- **TASK INSTRUCTIONS**:
In the records below, change "common name" to "vernacular name" wherever it appears and keep every other line as it is. Leave the pictures out of your answer.

— Begin DATASET ROWS —

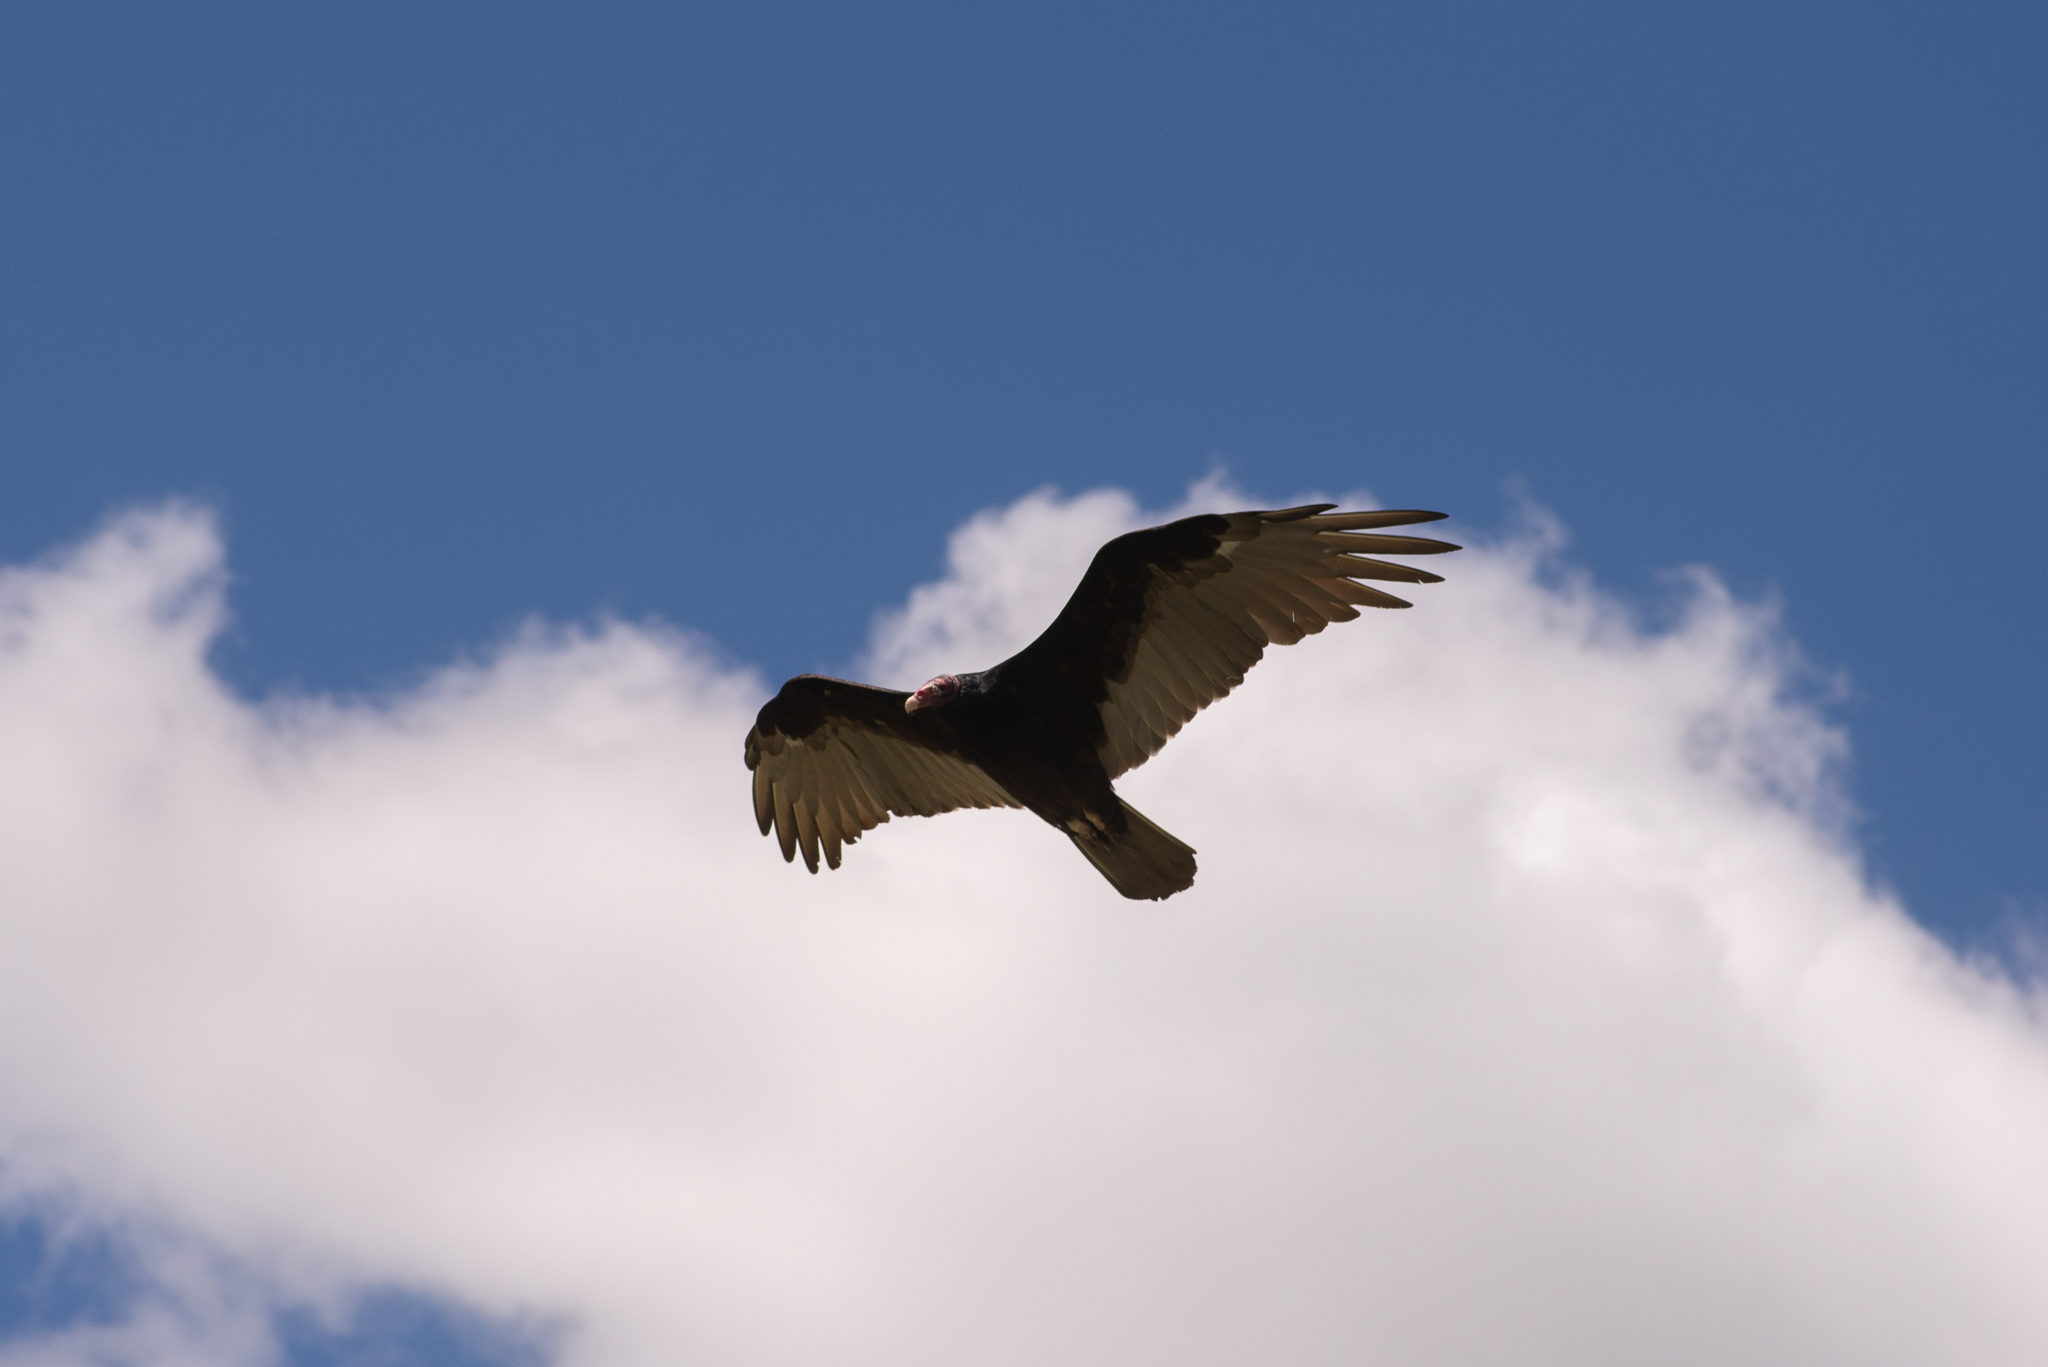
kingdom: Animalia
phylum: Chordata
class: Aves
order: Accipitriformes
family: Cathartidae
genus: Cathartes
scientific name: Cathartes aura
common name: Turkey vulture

— End DATASET ROWS —

- **RESULT OF THE TASK**:
kingdom: Animalia
phylum: Chordata
class: Aves
order: Accipitriformes
family: Cathartidae
genus: Cathartes
scientific name: Cathartes aura
vernacular name: Turkey vulture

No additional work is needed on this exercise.